Hubert Curien was a very keen and luminous teacher and, even after he became heavily involved in the management of science, he insisted on keeping on lecturing, right up to his retirement. He needed this constant contact with young people. He had a vast culture, a sharp and quick mind and a sound and acute physical sense. His enthralling teaching stirred up many a vocation, beginning with my own.

His capacities and his international renown led him to hold several IUCr appointments, as a member of the IUCr Commissions on Crystallographic Teaching (1960–1969) and on International Tables (1965–1972), and as a member of the Executive Committee (1963–1969). In 1965, he became President of the French Crystallographic Association and of the French Mineralogical and Crystallographic Society.
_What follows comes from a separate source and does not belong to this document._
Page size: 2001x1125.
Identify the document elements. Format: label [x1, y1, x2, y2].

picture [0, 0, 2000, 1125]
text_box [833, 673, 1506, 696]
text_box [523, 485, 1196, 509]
Owing to his extended knowledge of the scientific community, his natural diplomatic gifts and his ability to judge men, he was called in 1966 to be the first Scientific Director for Physics and Mathematics at CNRS, the French Centre for Scientific Research. He succeeded so well in this position that it was to be the start of a prestigious career in science management. In 1969, he was appointed Director General of CNRS. Twice he was minister of Research (1984–1986, 1988–1993) and in that capacity he gave a strong impulse to the development of scientific research in France. He is also well known for his action in favour of spatial research, as President of the French Spatial Agency (CNES), from 1976 to 1984, and as the first President of the European Space Agency (1981–1984); he is remembered as one of the `fathers' of the Ariane series of space rockets. From 1994 to 1996, he presided over the European Centre for Nuclear Research, CERN. He also played a major role in the definition of a common policy for the development of science in Europe, as one of the promoters of the EUREKA programme for technological research and development and as the first president of the European Science Foundation (1979–1984). In 1993, he was elected to the French Academy of Sciences, of which he was the president from 2001 to 2003.

Hubert Curien was a great scientist and a man of conviction. He had a strong but prepossessing personality; he was highly intelligent, but was always simple and modest. He knew how to listen and his negotiating skills worked wonders. Everyone who approached him fell under the charm of his gracious manners and was impressed by the depth of his penetrating and at the same time mischievous gaze. He was universally appreciated and liked; he will be missed by all.